Although people on social media say they want their privacy, (but still tell the world about everything they're doing), what about the people who don't want to be on social media? Are there issues if people who want to remain anonymous, end up getting photographed, or as part of a video that ends up on social media?
As Instagram continues to surge in popularity, is our privacy disappearing just as quickly?
A Question of Privacy
I was in Vancouver last weekend speaking to the BC Pharmacy Association Conference. I did Saturday’s opening keynote and my presentation was called Surviving a Social Media Meltdown: Are You Ready if it Happens to You?
The presentation is about the downside of social media and how companies and organizations need to be better prepared to deal with damaging brand and reputation issues that can occur from a social media or PR meltdown.
I saved some time for questions after my presentation and one pharmacist asked whether she should have handled a recent situation differently. She said she was doing an immunization for a patient in her pharmacy and as she was doing it, the man whipped out his phone and started taking video of the shot he was getting.
She said she wasn’t sure what to do and allowed him to shoot video. However she said, people in a pharmacy have the right to as much privacy as possible, and she had no way of knowing if anyone else was caught on video as he was using his phone. In addition, she wondered were there issues of having somebody taking video of such a procedure? It was definitely a concern for her and it’s easy to see why.
Pharmacists have strict codes of operation to adhere to and people who enter drug stores have a right to demand as much privacy as possible. Not everyone in the public understands that and the man likely just wanted to post video of his immunization on Facebook or Instagram. To him it was no big deal. To the druggist it was, or at least it could have been if somebody had complained about their privacy being invaded.
Who Calls the Shots?
I suggested to her now that she knows this is a possibility to put up signage in the area that makes it clear that taking photos or shooting video in the store, or that part of the pharmacy, isn’t permitted. When somebody tries it the next time, they should be stopped and told it’s not permitted and an explanation should prevent a similar situation, certainly if there’s signage in the area to point to.
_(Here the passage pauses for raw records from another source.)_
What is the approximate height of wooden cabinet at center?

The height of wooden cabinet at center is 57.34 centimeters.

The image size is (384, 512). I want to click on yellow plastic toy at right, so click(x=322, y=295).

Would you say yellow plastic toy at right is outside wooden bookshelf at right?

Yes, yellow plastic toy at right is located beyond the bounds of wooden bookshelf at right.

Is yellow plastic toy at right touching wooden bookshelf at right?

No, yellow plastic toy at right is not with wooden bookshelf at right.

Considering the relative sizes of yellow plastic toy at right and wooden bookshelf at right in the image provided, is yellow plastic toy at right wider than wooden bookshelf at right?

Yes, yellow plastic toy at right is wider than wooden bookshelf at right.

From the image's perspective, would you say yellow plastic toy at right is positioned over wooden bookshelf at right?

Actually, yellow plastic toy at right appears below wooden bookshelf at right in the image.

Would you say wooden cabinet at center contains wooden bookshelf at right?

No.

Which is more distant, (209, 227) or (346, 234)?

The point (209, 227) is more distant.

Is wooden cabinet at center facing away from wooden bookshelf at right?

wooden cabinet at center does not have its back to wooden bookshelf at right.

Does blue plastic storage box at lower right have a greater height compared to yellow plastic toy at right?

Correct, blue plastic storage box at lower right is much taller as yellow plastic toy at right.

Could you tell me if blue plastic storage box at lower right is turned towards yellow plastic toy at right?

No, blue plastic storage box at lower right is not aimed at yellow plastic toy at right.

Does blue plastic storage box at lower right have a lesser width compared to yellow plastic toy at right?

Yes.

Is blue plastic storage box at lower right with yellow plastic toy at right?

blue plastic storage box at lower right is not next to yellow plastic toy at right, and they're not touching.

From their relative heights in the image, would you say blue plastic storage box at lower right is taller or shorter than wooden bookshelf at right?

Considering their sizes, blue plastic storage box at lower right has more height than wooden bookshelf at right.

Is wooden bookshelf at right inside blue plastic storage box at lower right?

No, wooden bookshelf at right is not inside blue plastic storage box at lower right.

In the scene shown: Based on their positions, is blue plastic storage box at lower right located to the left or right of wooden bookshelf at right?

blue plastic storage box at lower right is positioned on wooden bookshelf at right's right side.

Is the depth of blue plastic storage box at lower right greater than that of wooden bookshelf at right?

The basic rule of thumb when it comes to anyone shooting video or taking photos is, if they’re taking it from a public place, they’re generally allowed to take whatever images they want. As soon as they enter a private location, the rules change and the owner or operator of that location can call the shots.
I tell companies that I do media training for; that members of the news media are entitled to stand on a public sidewalk or roadway and shoot whatever video or interview anyone they want. As soon as they enter private locations, they need approval. I’m sure there’s lots of grey area and I’m not a lawyer, but in simple terms that’s how it works.
Incredible Timing on Twitter
Here’s some numbers that will jar you. 95 million photos and videos are shared on Instagram every day. Over 40 billion photos and videos have been shared on Instagram since it started operations, just a few years ago. Those are staggering numbers.
I wonder how many have caused some sort of issue. Perhaps it could be a privacy concern like the pharmacist talked about, or maybe it was just someone who wasn’t thrilled about getting their picture taken, especially if it was going to end up on somebody’s social media account?
Then there are people in the background as selifies are taken. Do they want to be in somebody else’s photos are that posted online? As I was writing this blog, I paused for a moment to check Twitter. I was amazing by the timing because a young women had posted four selfies from her university graduation and in one of them you could clearly see three other people in the background. Did they give their consent to be photographed? Do they need to?
There are bigger issues to worry about today, but my point is, regardless of where you are, you probably have people around you who don’t want to be in your photos or videos. It could relate to personal privacy, or maybe it just gets down to respecting one another’s wishes?